_PAGE EXTRACT:_
--------------------
The government of China has once again used the state-controlled media `The Global Times’, to accuse India of “illegal construction of defence facilities across the border into Chinese territory in the Galwan Valley region.”
Amidst the global pandemic of COVID-19, China is busy creating more hotspots on daily basis and trying to create more pressure on the Indian Military. Recently the Galwan Valley near Aksai Chin in eastern Ladakh has become the new hotspot with both sides sending in additional troops along the disputed boundary.
The government of China has once again used the state-controlled media `The Global Times’, to accuse India of “illegal construction of defence facilities across the border into Chinese territory in the Galwan Valley region.” While the PLA set up 80 tents and deployment of more forces, Indian sources have clarified that though additional troops have been sent from Indian side too, there has been no transgression into the Chinese side.
According to experts India-China border of 3,488km lacks a clear demarcation acceptable to both the sides. So far there have been 22 rounds of talks on border disputes, however, a peaceful solution remains elusive.
“Standoffs between India and China are not uncommon in the Ladakh sector. In 2013, China tried to halt the construction of an Indian observation post in the Depsang Valley resulting in a three-week stalemate and also objected to the construction of an irrigation channel in Chumar in 2014,” says Prof Rajan Kumar, School of International Studies, JNU.
“A difference of perception over the Line of Actual Control (LAC) lies behind most of the transgressions reported from both sides. There were 1,025 Chinese transgressions between 2016 to 2018, as reported in the Indian Parliament. Fortunately, cases of transgressions in the past have been resolved through hotline communication, flag meetings and other established protocols between the two armies,” observes Prof Rajan.
On May 5 this year, two sides came face to face near Pangong Lake, an area located at Ladakh-Tibet border. This lake has witnessed a number of confrontations in the last few years. Two third of this lake is controlled by China. This lake was made famous by an Indian film “3 Idiots” which was partly shot here.
In the eastern sector, the standoff at Doklam in 2017 was the fiercest in recent years. On May 9 this month, confrontations were reported from Naku La area at Sikkim-Tibet border. However, the two sides managed to defuse the standoff locally.
Sharing his views, Ranjit Kumar, a senior journalist and China watcher, says “It seems that Chinese government is once again using its mouthpiece Global Times to warn India of dire consequences if Indian forces continue with its border infrastructure activities. The latest piece in Global Times asking India to desist from advancing in so-called Chinese territory in the Galwan river area in Daulat Beg Oldie of Laddakh, reminds me of the 73-day Doklam standoff three years ago in the Bhutanese territory, when the Chinese communist party media outlet used to daily warn India of teaching lessons worse than 1962 Sino Indian conflict.”
--------------------
_DATA SECTION:_
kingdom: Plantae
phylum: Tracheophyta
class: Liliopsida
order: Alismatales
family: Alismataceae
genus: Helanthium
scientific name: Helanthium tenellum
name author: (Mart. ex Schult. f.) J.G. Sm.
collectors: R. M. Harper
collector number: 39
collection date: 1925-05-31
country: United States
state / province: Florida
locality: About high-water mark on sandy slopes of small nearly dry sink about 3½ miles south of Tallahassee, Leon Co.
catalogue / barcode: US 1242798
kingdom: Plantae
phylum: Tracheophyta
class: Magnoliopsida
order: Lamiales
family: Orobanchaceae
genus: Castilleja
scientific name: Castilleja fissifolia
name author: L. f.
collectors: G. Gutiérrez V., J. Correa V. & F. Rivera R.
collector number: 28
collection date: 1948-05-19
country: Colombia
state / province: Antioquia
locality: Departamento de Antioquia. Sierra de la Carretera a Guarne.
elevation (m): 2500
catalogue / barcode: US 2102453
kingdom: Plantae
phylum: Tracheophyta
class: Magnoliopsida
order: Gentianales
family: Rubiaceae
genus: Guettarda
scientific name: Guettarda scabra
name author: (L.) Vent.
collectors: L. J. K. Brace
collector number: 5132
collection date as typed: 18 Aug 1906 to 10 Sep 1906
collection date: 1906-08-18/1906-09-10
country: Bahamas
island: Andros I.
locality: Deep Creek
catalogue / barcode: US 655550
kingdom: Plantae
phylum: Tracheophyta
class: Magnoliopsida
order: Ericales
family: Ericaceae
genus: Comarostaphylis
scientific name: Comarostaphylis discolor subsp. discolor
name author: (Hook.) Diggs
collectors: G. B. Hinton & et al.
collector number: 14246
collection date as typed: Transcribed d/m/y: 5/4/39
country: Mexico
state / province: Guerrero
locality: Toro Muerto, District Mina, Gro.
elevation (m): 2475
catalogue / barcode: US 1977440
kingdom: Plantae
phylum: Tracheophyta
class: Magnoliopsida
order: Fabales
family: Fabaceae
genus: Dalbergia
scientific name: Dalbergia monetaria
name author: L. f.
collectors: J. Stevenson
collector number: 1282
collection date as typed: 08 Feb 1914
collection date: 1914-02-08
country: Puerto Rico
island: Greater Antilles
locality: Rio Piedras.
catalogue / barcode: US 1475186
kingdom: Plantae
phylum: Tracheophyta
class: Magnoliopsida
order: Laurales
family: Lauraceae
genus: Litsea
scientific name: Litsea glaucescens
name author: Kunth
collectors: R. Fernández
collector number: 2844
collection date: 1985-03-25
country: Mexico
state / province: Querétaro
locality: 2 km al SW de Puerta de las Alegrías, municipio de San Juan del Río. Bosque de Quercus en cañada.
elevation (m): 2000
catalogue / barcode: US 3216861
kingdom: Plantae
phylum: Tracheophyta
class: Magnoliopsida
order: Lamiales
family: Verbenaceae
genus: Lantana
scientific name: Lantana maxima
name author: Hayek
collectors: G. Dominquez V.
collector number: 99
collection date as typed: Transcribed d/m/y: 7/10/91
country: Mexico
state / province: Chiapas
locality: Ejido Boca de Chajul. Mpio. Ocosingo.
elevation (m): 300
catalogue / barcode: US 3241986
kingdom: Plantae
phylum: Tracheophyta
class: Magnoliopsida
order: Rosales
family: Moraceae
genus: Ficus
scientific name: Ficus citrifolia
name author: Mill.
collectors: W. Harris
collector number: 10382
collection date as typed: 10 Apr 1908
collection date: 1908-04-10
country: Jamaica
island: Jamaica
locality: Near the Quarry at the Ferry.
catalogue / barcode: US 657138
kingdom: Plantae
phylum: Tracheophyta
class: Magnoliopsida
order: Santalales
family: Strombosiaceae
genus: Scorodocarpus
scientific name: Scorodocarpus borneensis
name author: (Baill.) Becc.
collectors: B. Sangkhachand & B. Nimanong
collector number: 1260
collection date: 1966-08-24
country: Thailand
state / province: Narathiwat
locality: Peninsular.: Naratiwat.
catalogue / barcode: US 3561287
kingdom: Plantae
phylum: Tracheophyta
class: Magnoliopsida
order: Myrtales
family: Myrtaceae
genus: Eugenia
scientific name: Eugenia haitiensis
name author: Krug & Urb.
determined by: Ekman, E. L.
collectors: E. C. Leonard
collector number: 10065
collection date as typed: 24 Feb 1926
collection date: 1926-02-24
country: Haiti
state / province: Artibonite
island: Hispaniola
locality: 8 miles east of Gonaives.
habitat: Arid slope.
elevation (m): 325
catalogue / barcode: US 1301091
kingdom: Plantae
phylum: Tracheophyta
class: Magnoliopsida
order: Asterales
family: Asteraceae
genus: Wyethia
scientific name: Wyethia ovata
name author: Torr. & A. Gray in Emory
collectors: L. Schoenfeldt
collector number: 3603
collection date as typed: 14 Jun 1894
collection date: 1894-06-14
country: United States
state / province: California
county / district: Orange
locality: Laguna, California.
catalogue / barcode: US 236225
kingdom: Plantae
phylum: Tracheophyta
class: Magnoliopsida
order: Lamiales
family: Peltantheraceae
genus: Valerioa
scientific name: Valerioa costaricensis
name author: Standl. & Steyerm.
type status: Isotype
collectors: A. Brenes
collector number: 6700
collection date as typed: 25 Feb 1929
--------------------
_PROBLEMS TO SOLVE:_
1. In the article on the India-China border standoffs, how many Chinese transgressions between 2016 and 2018 were reported in the Indian Parliament?
2. Copy the passage of the border standoff article starting with "According to experts" and going on through "solution remains elusive.".

_SOLUTIONS:_
1. 1,025

2.
According to experts India-China border of 3,488km lacks a clear demarcation acceptable to both the sides. So far there have been 22 rounds of talks on border disputes, however, a peaceful solution remains elusive.